Photo courtesy Flickr
Way back in the day, I went to dinner with a fellow student and her mother, who was in town for a visit. We met Mrs. Elder at her hotel room, and I noticed that she had brought a couple of large scarves to make the space familiar. Mrs. E quipped that she could turn any home into a hotel room in a couple of minutes.Recently, I stayed in that hotel for several days. In retrospect, turning a home into a hotel room doesn’t seem like such a bad idea.
The hotel is an elegant and dignified 1906 structure, a classical example of the local architecture known as “early lumber baron”. I like to stay there because the furniture and art don’t make me ill, because I love room service, and because for a city visit with train travel, it’s cheaper than a motel and rental car. The many amenities that come with the room mean I carry fewer pounds on the road. The owners manage the interiors to control housekeeping costs, and last week’s room was a good place to steal ideas for my own establishment.
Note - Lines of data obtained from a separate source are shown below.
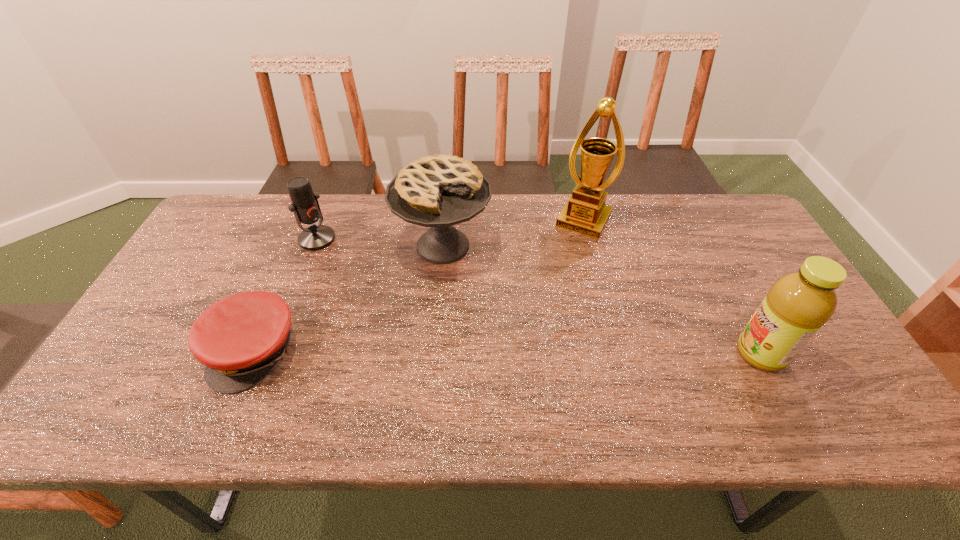
I want to click on the third closest object to the cap, so click(585, 212).

Identify which object is the third closest to the third object from left to right. Please provide its 2D coordinates. Your answer should be formatted as a tuple, i.e. [(x, y)], where the tuple contains the x and y coordinates of a point satisfying the conditions above.

[(239, 339)]

The width and height of the screenshot is (960, 540). In order to click on vacant space that satisfies the following two spatial constraints: 1. on the front of the shortest object with an emblem; 2. on the front label of the fruit juice in this screenshot , I will do pos(253,354).

At what (x,y) coordinates should I click in order to perform the action: click on vacant space that satisfies the following two spatial constraints: 1. on the front side of the fruit juice; 2. on the front label of the award. Please return your answer as a coordinate pair (x, y). Image resolution: width=960 pixels, height=540 pixels. Looking at the image, I should click on (618, 354).

Where is `blank space that satisfies the following two spatial constraints: 1. on the front side of the microphone; 2. on the front label of the rightmost object`? The image size is (960, 540). blank space that satisfies the following two spatial constraints: 1. on the front side of the microphone; 2. on the front label of the rightmost object is located at coordinates (273, 354).

The height and width of the screenshot is (540, 960). I want to click on free space that satisfies the following two spatial constraints: 1. on the front of the fruit juice with an emblem; 2. on the front label of the shortest object, so click(253, 354).

Identify the location of blank area in the image that satisfies the following two spatial constraints: 1. on the front side of the rightmost object; 2. on the front label of the second shortest object. This screenshot has height=540, width=960. (273, 354).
The beds are memory foam, and the leveling qualities of those mattresses mean that the morning breakfast tray won’t tilt when I get up. A semi-informed guess suggests that a memory foam pad for a conventional mattress would at least provide the sleeping qualities of the foam. A self-inflating air mattress on the market has a memory foam layer that is as comfortable as my foam mattress at home. In fact, the air mattress is so comfortable, elegant, and easy to handle that I have considered replacing the bulky mattress with a side by side pair of inflatables.
The beds face a huge flat-panel television screen that sits on an interesting piece of storage furniture, a waist-high credenza with four doors that house the mini-bar, coffee maker, and a series of drawers. That piece would turn any room into a self-contained living unit. I’d just as soon do without the black hole of the screen, though. Any waist-high worktop is a useful surface for the speedy execution of tasks.
The room combines the spare and dignified functional essentials of a classical Roman interior with the comforting soft furnishings suitable to the local climate and mainstream market. I wouldn’t copy every element in the space, but the overall feeling suits right now just fine.